Use the following rulebook to receive ThousandEyes alert notifications by webhook to EDA. This example rulebook uses the webhook event source plugin and listens on port 8080, but you can change this to whatever port fits your requirements. The rulebook contains three rules:
A rule when the ThousandEyes alert notification is triggered and received, which executes an Ansible playbook to restart the web application
A rule when that restart app playbook execution succeeds
A rule when that restart app playbook execution fails
The first rule, which should match when the ThousandEyes alert notification is triggered, is based on the alert rule’s expression and the alert notification’s type. Specifically, this rule condition matches when the alert notification is triggered, not cleared, and when the alert rule expression matches the one we just configured above, i.e., Response Code is server error (5xx)
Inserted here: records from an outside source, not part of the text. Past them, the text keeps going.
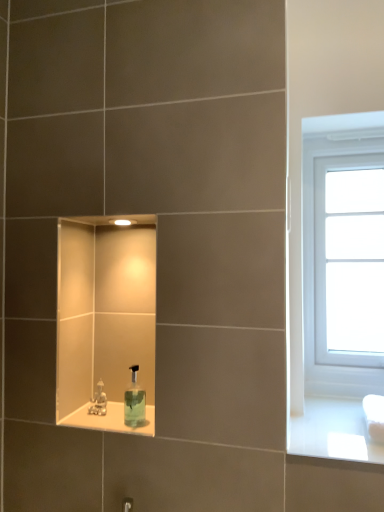
Question: Are white plastic window at right and clear glass soap dispenser at center located far from each other?

Choices:
 (A) yes
 (B) no

Answer: (B)

Question: Is white plastic window at right not within clear glass soap dispenser at center?

Choices:
 (A) yes
 (B) no

Answer: (A)

Question: Can clear glass soap dispenser at center be found inside white plastic window at right?

Choices:
 (A) yes
 (B) no

Answer: (B)

Question: Is white plastic window at right directly adjacent to clear glass soap dispenser at center?

Choices:
 (A) no
 (B) yes

Answer: (A)

Question: Is white plastic window at right facing away from clear glass soap dispenser at center?

Choices:
 (A) yes
 (B) no

Answer: (B)

Question: Does white plastic window at right have a greater height compared to clear glass soap dispenser at center?

Choices:
 (A) yes
 (B) no

Answer: (A)

Question: Is metallic silver faucet at lower center aimed at white plastic window at right?

Choices:
 (A) no
 (B) yes

Answer: (A)

Question: Is white plastic window at right at the back of metallic silver faucet at lower center?

Choices:
 (A) yes
 (B) no

Answer: (B)

Question: Can you confirm if metallic silver faucet at lower center is smaller than white plastic window at right?

Choices:
 (A) yes
 (B) no

Answer: (A)

Question: Is metallic silver faucet at lower center in front of white plastic window at right?

Choices:
 (A) no
 (B) yes

Answer: (B)

Question: Is metallic silver faucet at lower center bigger than white plastic window at right?

Choices:
 (A) yes
 (B) no

Answer: (B)

Question: Considering the relative sizes of metallic silver faucet at lower center and white plastic window at right in the image provided, is metallic silver faucet at lower center thinner than white plastic window at right?

Choices:
 (A) no
 (B) yes

Answer: (B)

Question: Does transparent plastic soap dispenser at center have a greater width compared to white plastic window at right?

Choices:
 (A) yes
 (B) no

Answer: (B)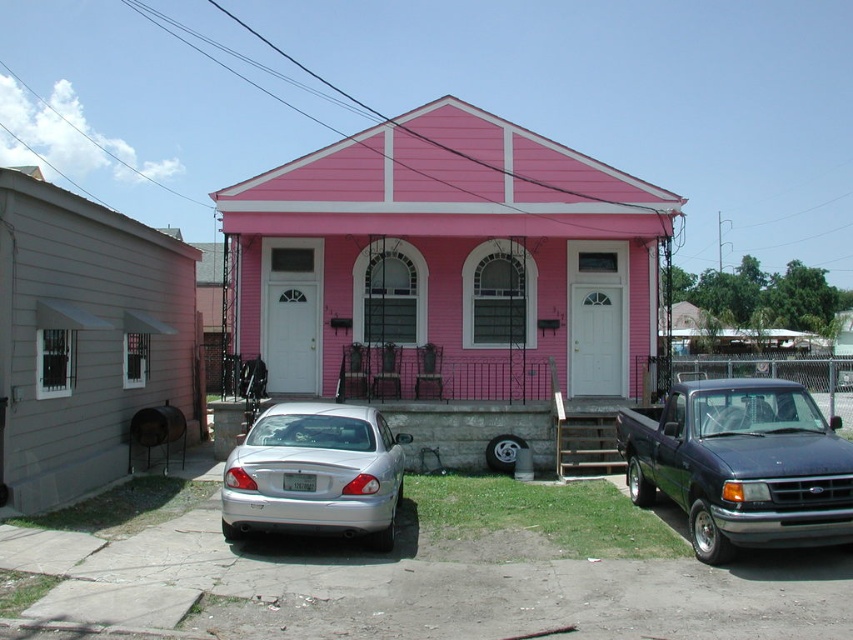
Can you confirm if metallic blue truck at right is bigger than silver metallic sedan at lower center?

Indeed, metallic blue truck at right has a larger size compared to silver metallic sedan at lower center.

Is the position of metallic blue truck at right more distant than that of silver metallic sedan at lower center?

No, it is not.

I want to click on metallic blue truck at right, so click(741, 465).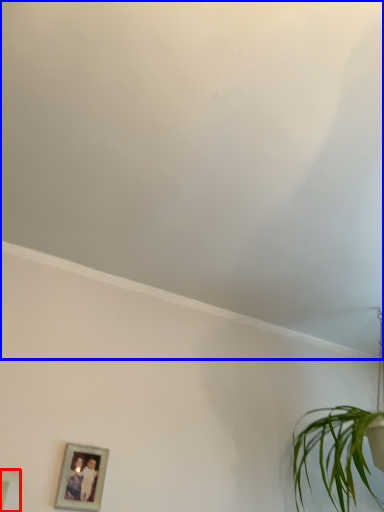
Question: Which point is closer to the camera, picture frame (highlighted by a red box) or cloud (highlighted by a blue box)?

Choices:
 (A) picture frame
 (B) cloud

Answer: (B)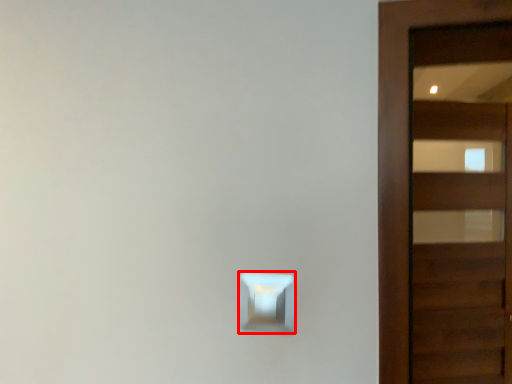
Question: From the image's perspective, where is light switch (annotated by the red box) located in relation to door in the image?

Choices:
 (A) above
 (B) below

Answer: (B)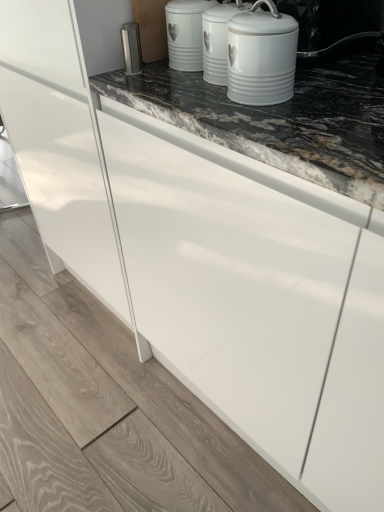
Question: Considering the positions of white ceramic canister at upper center and satin silver canister at upper center in the image, is white ceramic canister at upper center wider or thinner than satin silver canister at upper center?

Choices:
 (A) wide
 (B) thin

Answer: (A)

Question: From a real-world perspective, is white ceramic canister at upper center physically located above or below satin silver canister at upper center?

Choices:
 (A) below
 (B) above

Answer: (B)

Question: Which object is positioned farthest from the white ceramic canister at upper center?

Choices:
 (A) white ceramic canister at upper center
 (B) satin silver canister at upper center

Answer: (A)

Question: Which object is the farthest from the satin silver canister at upper center?

Choices:
 (A) white ceramic canister at upper center
 (B) white ceramic canister at upper center

Answer: (B)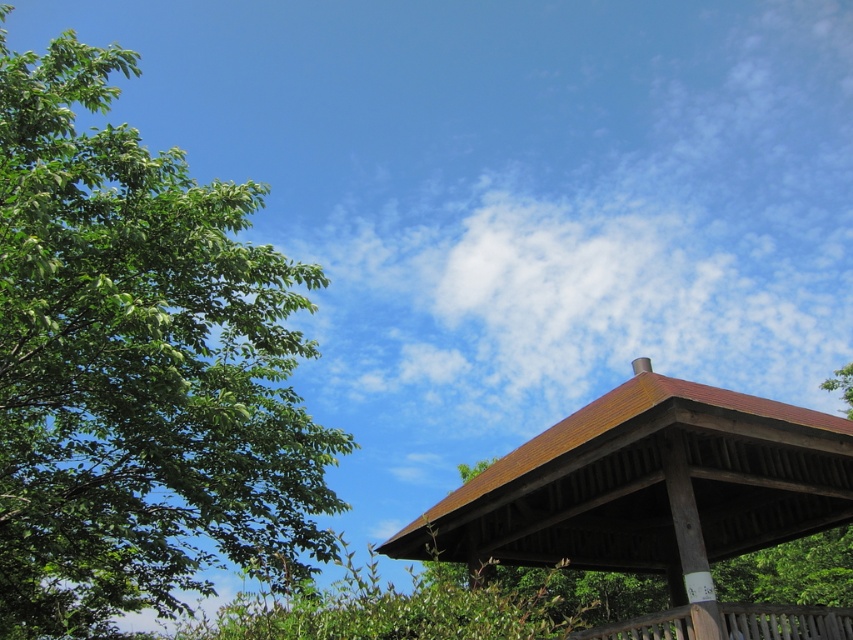
Question: Does green leafy tree at left have a lesser width compared to brown wooden gazebo at center?

Choices:
 (A) no
 (B) yes

Answer: (A)

Question: Which of the following is the farthest from the observer?

Choices:
 (A) green leafy tree at left
 (B) brown wooden gazebo at center

Answer: (B)

Question: Does green leafy tree at left have a larger size compared to brown wooden gazebo at center?

Choices:
 (A) yes
 (B) no

Answer: (A)

Question: Which of the following is the closest to the observer?

Choices:
 (A) brown wooden gazebo at center
 (B) green leafy tree at left

Answer: (B)

Question: Can you confirm if green leafy tree at left is positioned to the left of brown wooden gazebo at center?

Choices:
 (A) yes
 (B) no

Answer: (A)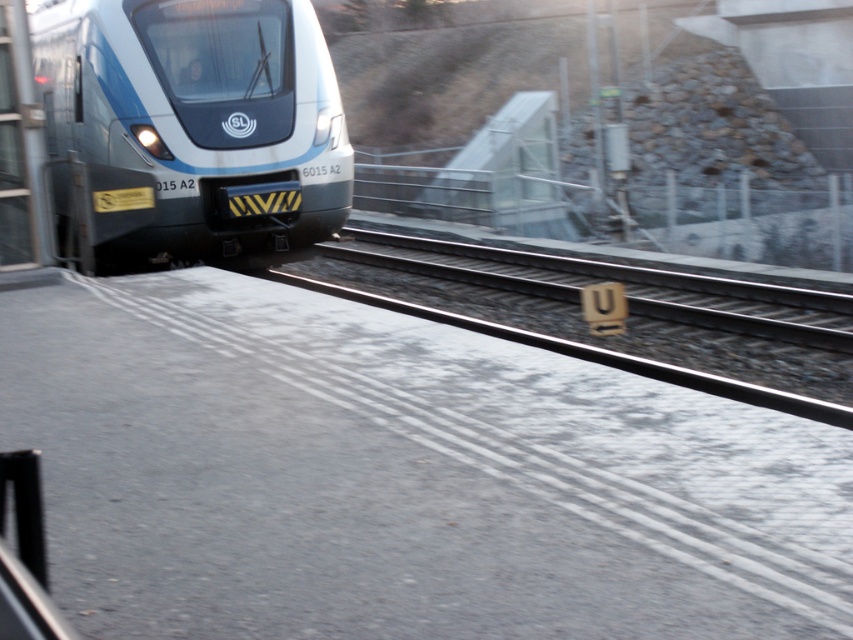
Question: Which of the following is the closest to the observer?

Choices:
 (A) (450, 317)
 (B) (102, 76)

Answer: (A)

Question: Which point is farther to the camera?

Choices:
 (A) metallic silver train at left
 (B) smooth concrete train track at center

Answer: (A)

Question: Does metallic silver train at left lie behind smooth concrete train track at center?

Choices:
 (A) yes
 (B) no

Answer: (A)

Question: Among these points, which one is farthest from the camera?

Choices:
 (A) (369, 275)
 (B) (318, 68)

Answer: (A)

Question: Can you confirm if metallic silver train at left is wider than smooth concrete train track at center?

Choices:
 (A) no
 (B) yes

Answer: (A)

Question: Is metallic silver train at left closer to camera compared to smooth concrete train track at center?

Choices:
 (A) yes
 (B) no

Answer: (B)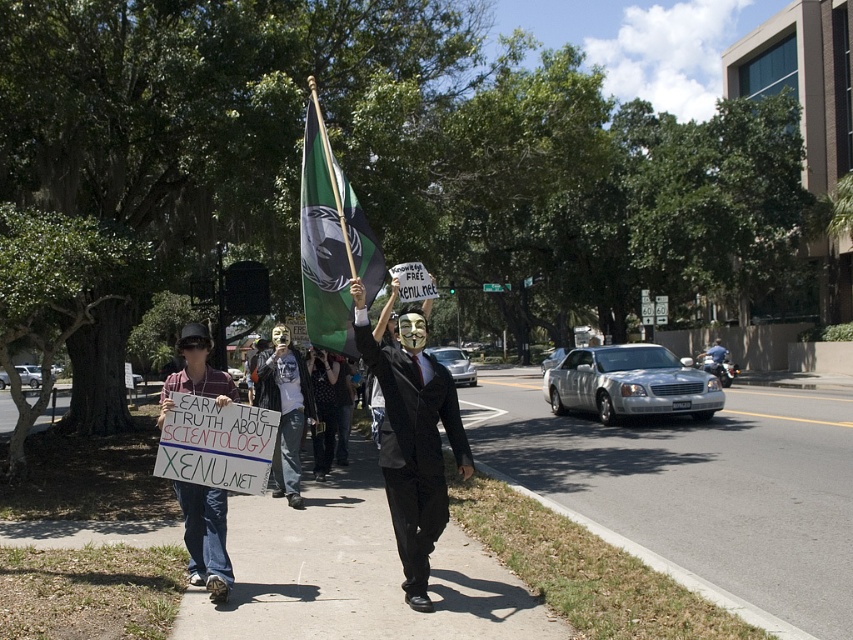
Between asphalt at lower center and smooth concrete sidewalk at center, which one appears on the right side from the viewer's perspective?

Positioned to the right is asphalt at lower center.

Can you confirm if asphalt at lower center is wider than smooth concrete sidewalk at center?

Yes, asphalt at lower center is wider than smooth concrete sidewalk at center.

At what (x,y) coordinates should I click in order to perform the action: click on asphalt at lower center. Please return your answer as a coordinate pair (x, y). Looking at the image, I should click on (698, 484).

Can you confirm if asphalt at lower center is positioned to the right of green fabric flag at center?

Yes, asphalt at lower center is to the right of green fabric flag at center.

Is asphalt at lower center positioned behind green fabric flag at center?

No, it is not.

I want to click on asphalt at lower center, so click(698, 484).

Which is behind, point (427, 604) or point (350, 195)?

Positioned behind is point (350, 195).

In the scene shown: Is matte black suit at center positioned before green fabric flag at center?

Yes, it is in front of green fabric flag at center.

Does point (444, 486) come behind point (334, 291)?

That is False.

This screenshot has width=853, height=640. In order to click on matte black suit at center in this screenshot , I will do `click(412, 440)`.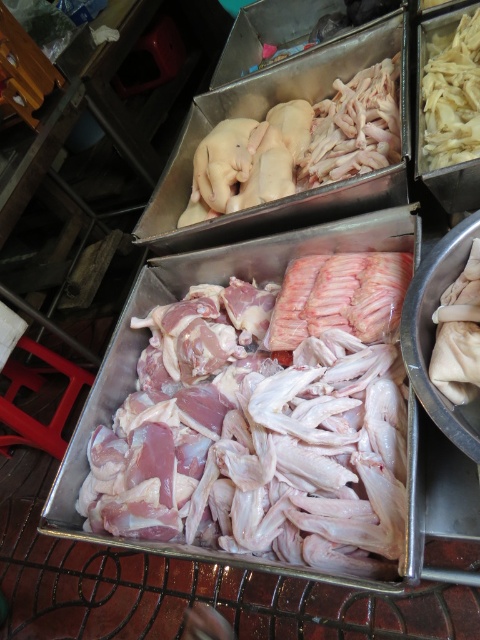
From the picture: You are a customer at the market stall and want to buy the pink raw meat at center and the white matte noodles at upper right. Which item is closer to the right edge of the stall?

The white matte noodles at upper right are closer to the right edge of the stall since the pink raw meat at center is to the left of them.

You are a food safety inspector checking the market stall. You notice the pink raw meat at center and the white matte noodles at upper right. According to food safety guidelines, raw meat must be stored below ready to eat items to prevent cross contamination. Is the current arrangement compliant with this rule?

The pink raw meat at center is much taller than the white matte noodles at upper right. Since the raw meat is taller, it could potentially drip contaminants onto the noodles below, violating the food safety guideline. The arrangement is not compliant.

You are a customer at the market stall and want to pick up the pale pink raw meat at upper center and the white matte noodles at upper right. Which item will you need to reach further back to grab?

The white matte noodles at upper right are further away from you, so you will need to reach further back to grab the white matte noodles at upper right.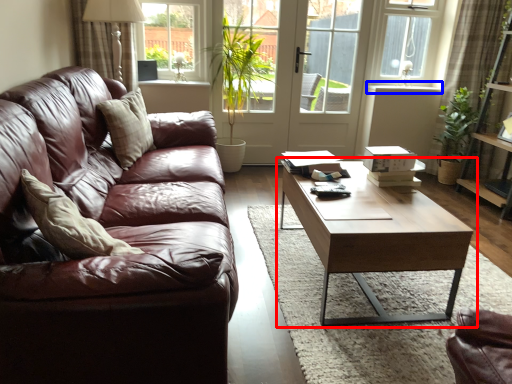
Question: Among these objects, which one is farthest to the camera, coffee table (highlighted by a red box) or window sill (highlighted by a blue box)?

Choices:
 (A) coffee table
 (B) window sill

Answer: (B)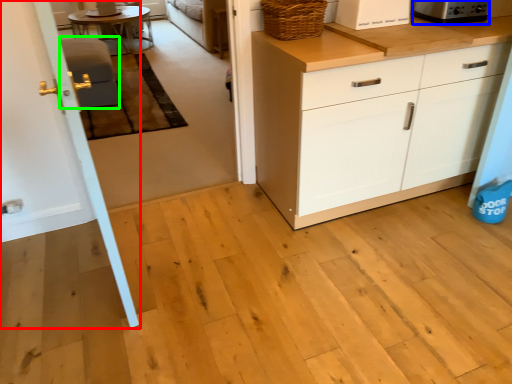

. When this first rule is matched, it runs an action of executing a playbook. In this example, the playbook will restart the web application on the target host. Additionally, the results of the playbook execution will be fed back into the rulebook.
The second and third rules match based on the results of the playbook executed in the first rule. This allows EDA to handle both possible outcomes of attempting to restart the web application. If the playbook succeeded, one followup action may be to post an informational message to a Slack or Webex channel. If the playbook failed, there may be additional playbooks to run to try to remediate the 5xx server error, or to create an incident in an ITSM to escalate the issue and fall back to a manual process.